Thursday 22 July 2010

Miracles

This is the transcript of my 2 minute broadcast on BBC Radio Humberside on Thursday 22nd July 2010:

Good morning. In 2001 a man from Massachusetts in the United States called Jack Sullivan knelt and prayed, asking for the nineteenth century English priest and Cardinal John Henry Newman, who died in 1890, to intercede to help the crippling spinal condition that he was suffering from. Sullivan subsequently made a recovery and medical experts convened by the Congregation for the Causes of Saints, which is the Vatican body responsible for investigating miracles, concluded that his recovery resulted from prayer. Now John Henry Newman is going to be made a saint by the Pope during his visit to the UK in September and Sullivan’s story is being cited as the requisite miracle. Sullivan said his own doctor could offer no medical explanation and said "Something very special has happened to me from a very special person.
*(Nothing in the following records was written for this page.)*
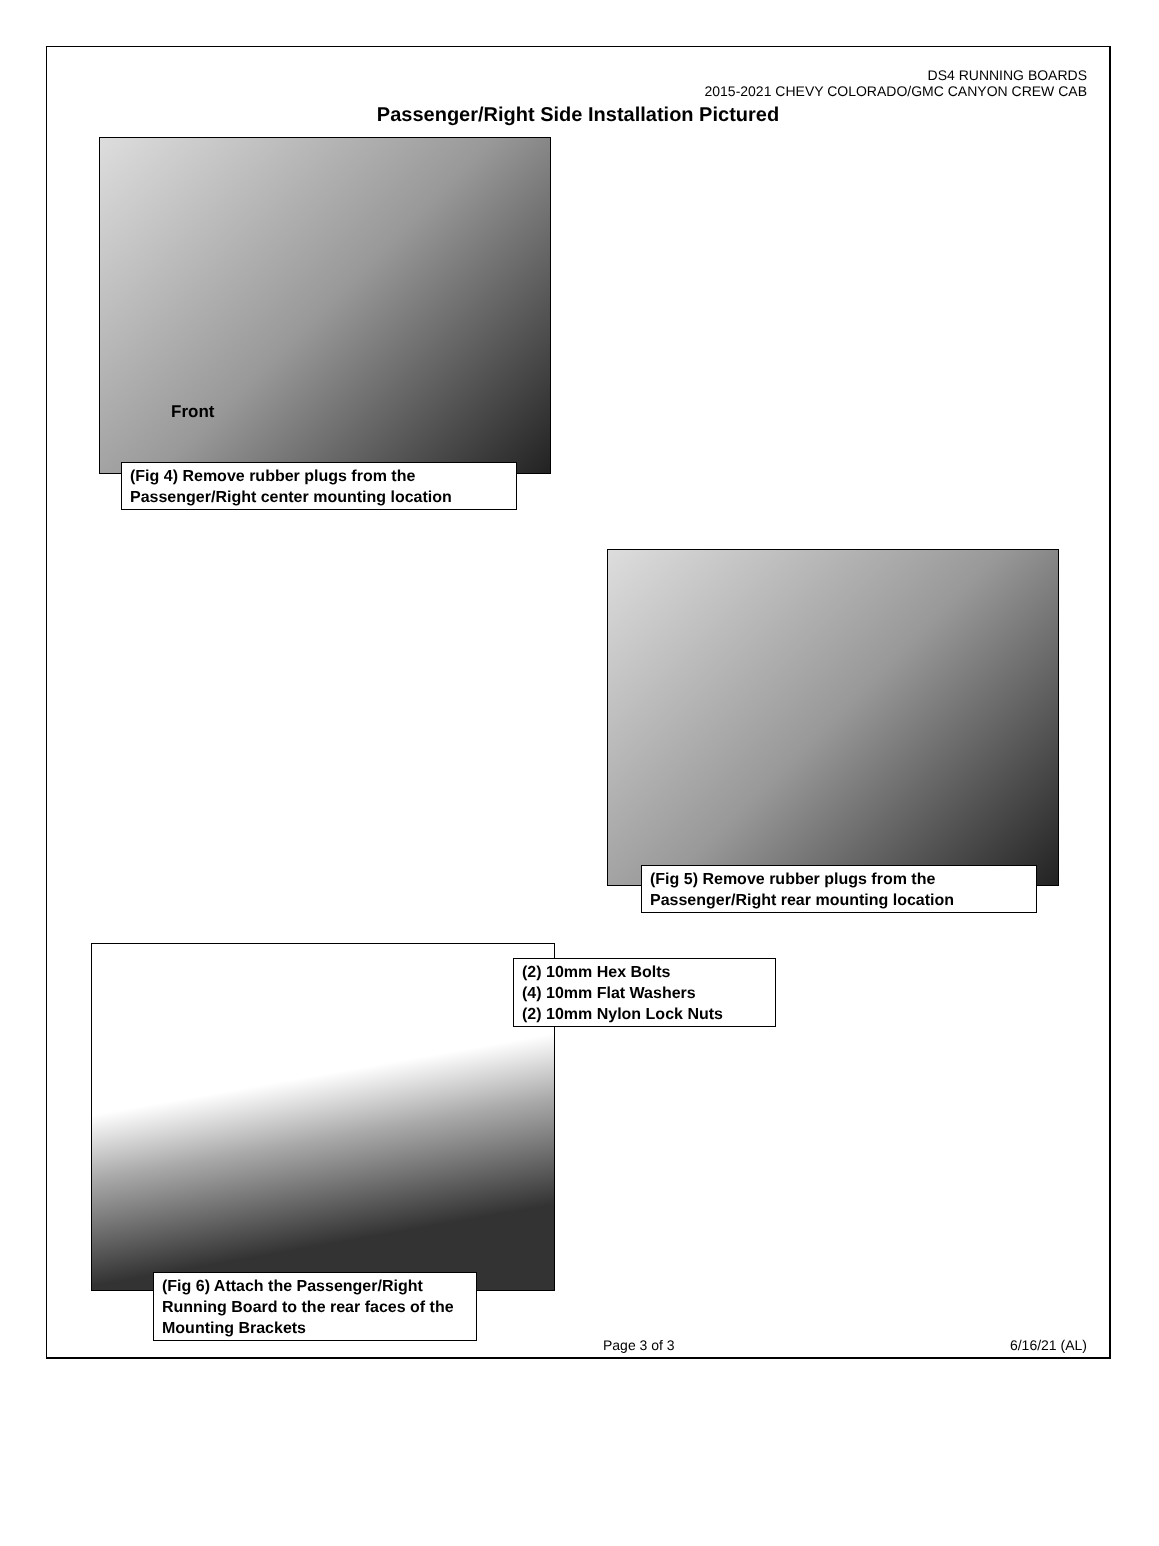DS4 RUNNING BOARDS
2015-2021 CHEVY COLORADO/GMC CANYON CREW CAB
Passenger/Right Side Installation Pictured
Front
(Fig 4) Remove rubber plugs from the Passenger/Right center mounting location
(Fig 5) Remove rubber plugs from the Passenger/Right rear mounting location
(2) 10mm Hex Bolts
(4) 10mm Flat Washers
(2) 10mm Nylon Lock Nuts
(Fig 6) Attach the Passenger/Right Running Board to the rear faces of the Mounting Brackets
Page 3 of 3 6/16/21 (AL)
This thing is real, it's reality." Well, I’m a humanist and a sceptic which means that I agree with the eighteenth century Scottish philosopher David Hume, who taught that a wise man proportions his belief to the evidence and wrote that “No testimony is sufficient to establish a miracle, unless the testimony be of such a kind, that its falsehood would be more miraculous than the fact which it endeavours to establish”. In other words, what is more likely, that the ghost of a man who has been dead for over a hundred years was listening to the prayer and was somehow able to affect the medical problems Sullivan was suffering from, or that Sullivan underwent a spontaneous remission as a result of the healing mechanisms inherent in the human body. I wouldn’t want to single out Roman Catholics for their beliefs in miracles, because miracles are a feature of most of the religions of the world, for example, in 1995 there were claims of statues drinking milk in Hindu temples. In Islam, Sufi literature gives examples of holy men being able to become invisible or produce rain in seasons of drought. I’m sceptical of all claims of the miraculous and all religions equally.